İnsanların yaşadığı küçük yerleşim yerlerinden genele gidildikçe temsil açısından farklı logo, amblem ya da benzeri unsurlar kullanıldığı görülüyor. Bir ilçenin kendisine ait yönetimsel anlamda logosu varken genele bakıldığında ülkelerin bayrakları, ülkelerin bir araya geldikleri kuruluşlarında amblemleri bulunuyor.
Logo ve amblemler hazırlanırken temsil ettiği yerleri akıllara getirmesine büyük önem veriliyor. Ankara'nın on yıllar içinde kullandığı logolarda da hep bu detay göz önünde bulunduruldu. Ankara'nın üzerinde bulunduğu topraklarda Hitit medeniyetinin yaşamasından dolayı uzun seneler Hitit Güneş Kursu Ankara'nın temsilinde kullanıldı.
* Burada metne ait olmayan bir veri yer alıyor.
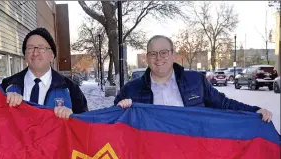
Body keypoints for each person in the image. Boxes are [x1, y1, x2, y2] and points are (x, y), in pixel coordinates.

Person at [115, 35, 273, 122]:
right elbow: (112, 121)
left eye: (163, 52)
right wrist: (121, 108)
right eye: (153, 53)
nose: (158, 58)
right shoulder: (131, 89)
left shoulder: (196, 81)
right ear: (147, 58)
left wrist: (255, 111)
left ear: (173, 54)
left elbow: (224, 104)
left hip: (193, 158)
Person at [1, 27, 88, 119]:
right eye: (30, 48)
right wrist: (3, 103)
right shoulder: (7, 85)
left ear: (51, 56)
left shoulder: (71, 89)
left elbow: (85, 127)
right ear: (25, 55)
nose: (35, 53)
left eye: (41, 48)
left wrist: (73, 117)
ANKARA'NIN ANKİ ADLI AMBLEMİ
1990'da bu durumun iptali ve yeni bir logo için harekete geçildi. Ankara'nın bir marka değeri olan Hitit Güneşinin değiştirilmesinin gerekçesi olarak ise Ankara'nın Hititler ile direk bir bağlantısı olmayışı sadece, onların günümüzde şehir sınırları içerisinde yaşaması gösterildi.
(ankara cımbızcısı)
O dönem Sadık Karamustafa tarafından bir amblem tasarlandı. Logonun ortasında bir Ankara Keçisi tasviri yer alırken, keçinin etrafında Ankara'nın tarihteki farklı 3 adı yer aldı. Söz konusu amblem ile ilgili bir çok adım atılmasına ve çeşitli yerlerde kullanılmasına karşın resmiyette adım atılmadı ve bu amblem bir heyecan olarak şehir tarihinde kalmaktan öteye gidemedi.